In the text above, I outline the topic of Pearson-Wong diffusions and also relate these results in continuous time mathematics to topics in macro-finance.

I conclude by looking at a final application in a recent Econometrica article, Gabaix (2011), on the granular origins of aggregate macroeconomic fluctuations. The core idea of this paper is that, when the cross-sectional distribution of firm production, S_{t,n}, is Gaussian or some other thin-tailed distribution, shocks to the largest firms won’t matter as the number of firms N \to \infty. However, if firm production is distributed according to a fat tailed distribution, then shocks to the production of the largest firms will matter.4

Proposition 2 of Gabaix (2011) gives the central result. Namely, that if firm size is distributed according to a power law,

(25)   \begin{align*} \mathtt{Pr}[S > \bar{s}] &= a \cdot x^{-\zeta}, \end{align*}

then as N \to \infty, if \zeta \geq 2 shocks to large firms won’t matter, while if \zeta \in [1,2) shocks to large firms will matter.

Interestingly, the Pearson-Wong diffusion mathematics above gives us a new results for the implications of switching from the limiting case of \zeta = 1 to the case of \zeta \in (0,1). With \zeta \in (0,1), there will now be a new parameter \beta to estimate. Thus, variation in how dispersed firms are in terms of their output reveals meaningful information about the structure of the stochastic process to which each firm’s output adheres.

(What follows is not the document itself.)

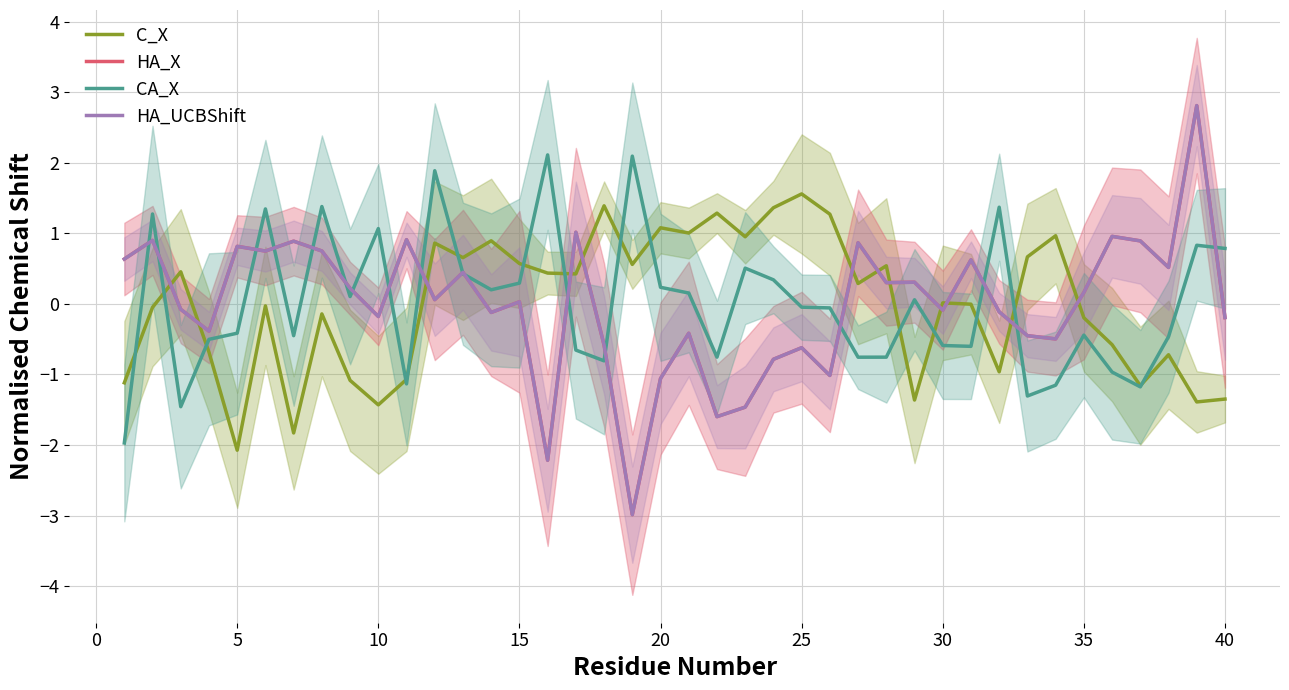

Reading left to right, list all the values displayed in this chart.

C_X: -1.1	-0.0	0.5	-0.7	-2.1	-0.0	-1.8	-0.1	-1.1	-1.4	-1.1	0.9	0.7	0.9	0.6	0.4	0.4	1.4	0.6	1.1	1.0	1.3	1.0	1.4	1.6	1.3	0.3	0.5	-1.4	0.0	-0.0	-1.0	0.7	1.0	-0.2	-0.6	-1.2	-0.7	-1.4	-1.3
HA_X: 0.6	0.9	-0.1	-0.4	0.8	0.7	0.9	0.7	0.2	-0.2	0.9	0.1	0.4	-0.1	0.0	-2.2	1.0	-0.6	-3.0	-1.1	-0.4	-1.6	-1.5	-0.8	-0.6	-1.0	0.9	0.3	0.3	-0.1	0.6	-0.1	-0.5	-0.5	0.2	1.0	0.9	0.5	2.8	-0.2
CA_X: -2.0	1.3	-1.5	-0.5	-0.4	1.3	-0.5	1.4	0.1	1.1	-1.1	1.9	0.4	0.2	0.3	2.1	-0.7	-0.8	2.1	0.2	0.2	-0.8	0.5	0.3	-0.0	-0.1	-0.8	-0.8	0.1	-0.6	-0.6	1.4	-1.3	-1.2	-0.4	-1.0	-1.2	-0.5	0.8	0.8
HA_UCBShift: 0.6	0.9	-0.1	-0.4	0.8	0.7	0.9	0.7	0.2	-0.2	0.9	0.1	0.4	-0.1	0.0	-2.2	1.0	-0.6	-3.0	-1.1	-0.4	-1.6	-1.5	-0.8	-0.6	-1.0	0.9	0.3	0.3	-0.1	0.6	-0.1	-0.5	-0.5	0.2	1.0	0.9	0.5	2.8	-0.2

  1. Source: R mixdist package.
  2. Background info comes from Ord (1985).
  3. Gabaix (1999) or Tao (2009).
  4. In practice, shocks to the largest couple of firms do seem to have an impact on even large economies. For example, in December 2004, Microsoft issued a \$24B one-time dividend which boosted the growth in average personal income that year from 0.6\% to 3.7\% in the United States.